■ **DESCRIPTION OF THE TASK**: Each line that includes the word "mutual" should be copied from the records.

<<<<

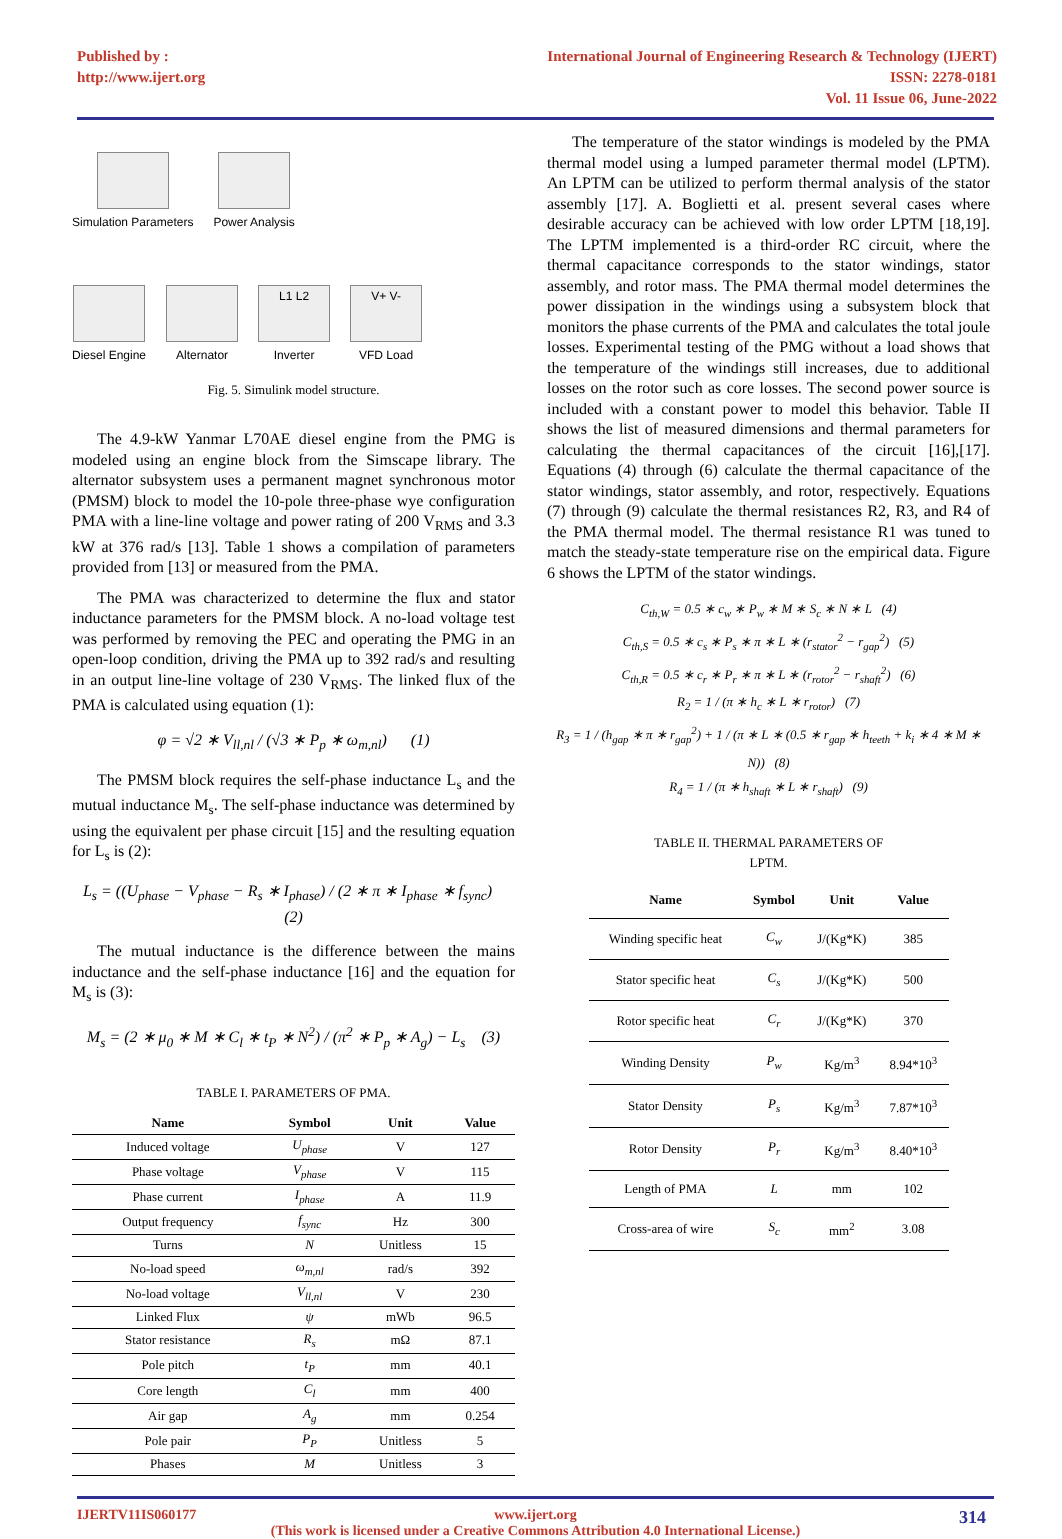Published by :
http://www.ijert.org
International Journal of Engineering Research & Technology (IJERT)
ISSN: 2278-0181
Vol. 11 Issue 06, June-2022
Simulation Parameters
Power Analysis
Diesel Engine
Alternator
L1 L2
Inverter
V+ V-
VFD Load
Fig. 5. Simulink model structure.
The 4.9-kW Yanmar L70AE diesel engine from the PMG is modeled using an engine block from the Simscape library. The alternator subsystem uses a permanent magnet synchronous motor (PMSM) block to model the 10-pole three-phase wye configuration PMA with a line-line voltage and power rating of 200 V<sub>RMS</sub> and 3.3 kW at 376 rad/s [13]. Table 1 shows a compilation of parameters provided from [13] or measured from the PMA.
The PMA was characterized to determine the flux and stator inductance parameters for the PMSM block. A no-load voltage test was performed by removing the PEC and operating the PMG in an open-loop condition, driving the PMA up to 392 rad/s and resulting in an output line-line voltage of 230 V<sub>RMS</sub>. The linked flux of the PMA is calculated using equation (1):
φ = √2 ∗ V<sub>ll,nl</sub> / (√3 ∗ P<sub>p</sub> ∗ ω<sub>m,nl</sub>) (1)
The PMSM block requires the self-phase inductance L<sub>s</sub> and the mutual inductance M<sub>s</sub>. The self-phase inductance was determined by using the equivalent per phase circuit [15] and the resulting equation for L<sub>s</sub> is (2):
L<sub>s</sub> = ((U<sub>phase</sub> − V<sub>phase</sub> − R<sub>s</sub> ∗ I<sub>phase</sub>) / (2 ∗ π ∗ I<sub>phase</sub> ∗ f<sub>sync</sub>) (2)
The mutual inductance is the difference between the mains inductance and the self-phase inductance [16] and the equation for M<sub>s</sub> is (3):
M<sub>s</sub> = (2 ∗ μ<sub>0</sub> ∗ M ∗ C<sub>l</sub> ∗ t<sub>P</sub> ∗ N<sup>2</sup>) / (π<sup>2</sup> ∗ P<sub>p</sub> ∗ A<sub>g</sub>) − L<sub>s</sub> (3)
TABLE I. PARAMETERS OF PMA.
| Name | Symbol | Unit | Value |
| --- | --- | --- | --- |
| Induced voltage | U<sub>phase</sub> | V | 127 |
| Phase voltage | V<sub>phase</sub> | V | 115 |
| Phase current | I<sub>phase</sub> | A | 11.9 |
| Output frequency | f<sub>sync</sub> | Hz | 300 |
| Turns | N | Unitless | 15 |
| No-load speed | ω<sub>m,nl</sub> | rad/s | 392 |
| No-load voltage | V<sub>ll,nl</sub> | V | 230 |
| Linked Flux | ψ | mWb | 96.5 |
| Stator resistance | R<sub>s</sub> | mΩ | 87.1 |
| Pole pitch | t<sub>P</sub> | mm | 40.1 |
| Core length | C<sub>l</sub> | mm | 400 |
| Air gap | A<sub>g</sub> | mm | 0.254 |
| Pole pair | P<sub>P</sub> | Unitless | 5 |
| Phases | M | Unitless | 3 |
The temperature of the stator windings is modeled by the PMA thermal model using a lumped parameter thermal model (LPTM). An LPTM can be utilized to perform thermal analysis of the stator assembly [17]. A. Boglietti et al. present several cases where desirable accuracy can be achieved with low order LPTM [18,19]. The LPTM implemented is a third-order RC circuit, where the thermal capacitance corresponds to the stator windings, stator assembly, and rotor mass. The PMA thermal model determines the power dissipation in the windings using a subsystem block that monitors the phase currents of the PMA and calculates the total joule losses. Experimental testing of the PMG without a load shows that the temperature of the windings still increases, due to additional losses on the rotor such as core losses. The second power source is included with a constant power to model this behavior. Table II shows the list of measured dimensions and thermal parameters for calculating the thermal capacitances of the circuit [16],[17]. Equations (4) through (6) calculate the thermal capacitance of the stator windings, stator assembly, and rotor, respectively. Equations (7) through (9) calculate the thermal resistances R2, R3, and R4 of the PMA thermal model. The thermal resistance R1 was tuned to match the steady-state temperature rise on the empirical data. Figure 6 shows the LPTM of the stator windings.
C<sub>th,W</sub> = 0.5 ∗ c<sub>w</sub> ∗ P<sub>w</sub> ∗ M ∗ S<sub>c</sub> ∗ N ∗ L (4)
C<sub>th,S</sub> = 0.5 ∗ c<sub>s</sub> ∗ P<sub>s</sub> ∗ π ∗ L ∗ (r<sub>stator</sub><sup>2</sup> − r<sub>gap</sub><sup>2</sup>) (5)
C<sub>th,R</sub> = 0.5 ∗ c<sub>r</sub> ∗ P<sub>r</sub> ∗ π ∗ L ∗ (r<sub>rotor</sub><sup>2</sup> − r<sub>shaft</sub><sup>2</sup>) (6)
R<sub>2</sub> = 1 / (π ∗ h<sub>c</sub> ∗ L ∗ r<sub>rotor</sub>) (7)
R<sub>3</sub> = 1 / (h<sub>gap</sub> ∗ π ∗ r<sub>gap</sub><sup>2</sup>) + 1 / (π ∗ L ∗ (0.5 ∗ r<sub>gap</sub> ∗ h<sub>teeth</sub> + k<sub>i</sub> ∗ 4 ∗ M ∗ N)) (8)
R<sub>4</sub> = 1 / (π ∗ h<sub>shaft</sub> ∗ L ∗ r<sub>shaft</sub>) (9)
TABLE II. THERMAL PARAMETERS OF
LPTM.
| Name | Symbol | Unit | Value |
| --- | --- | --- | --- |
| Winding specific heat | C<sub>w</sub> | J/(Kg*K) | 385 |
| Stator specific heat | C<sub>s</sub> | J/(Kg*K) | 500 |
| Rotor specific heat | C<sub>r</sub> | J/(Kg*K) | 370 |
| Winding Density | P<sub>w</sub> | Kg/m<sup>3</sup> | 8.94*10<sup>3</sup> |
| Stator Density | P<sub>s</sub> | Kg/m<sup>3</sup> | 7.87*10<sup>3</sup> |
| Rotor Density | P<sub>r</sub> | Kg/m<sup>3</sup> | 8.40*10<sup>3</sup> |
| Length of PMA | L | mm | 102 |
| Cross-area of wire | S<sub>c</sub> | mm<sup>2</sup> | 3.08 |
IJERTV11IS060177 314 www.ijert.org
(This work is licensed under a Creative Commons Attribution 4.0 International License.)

>>>>

■ **FINAL ANSWER**:
The PMSM block requires the self-phase inductance L<sub>s</sub> and the mutual inductance M<sub>s</sub>. The self-phase inductance was determined by using the equivalent per phase circuit [15] and the resulting equation for L<sub>s</sub> is (2):
The mutual inductance is the difference between the mains inductance and the self-phase inductance [16] and the equation for M<sub>s</sub> is (3):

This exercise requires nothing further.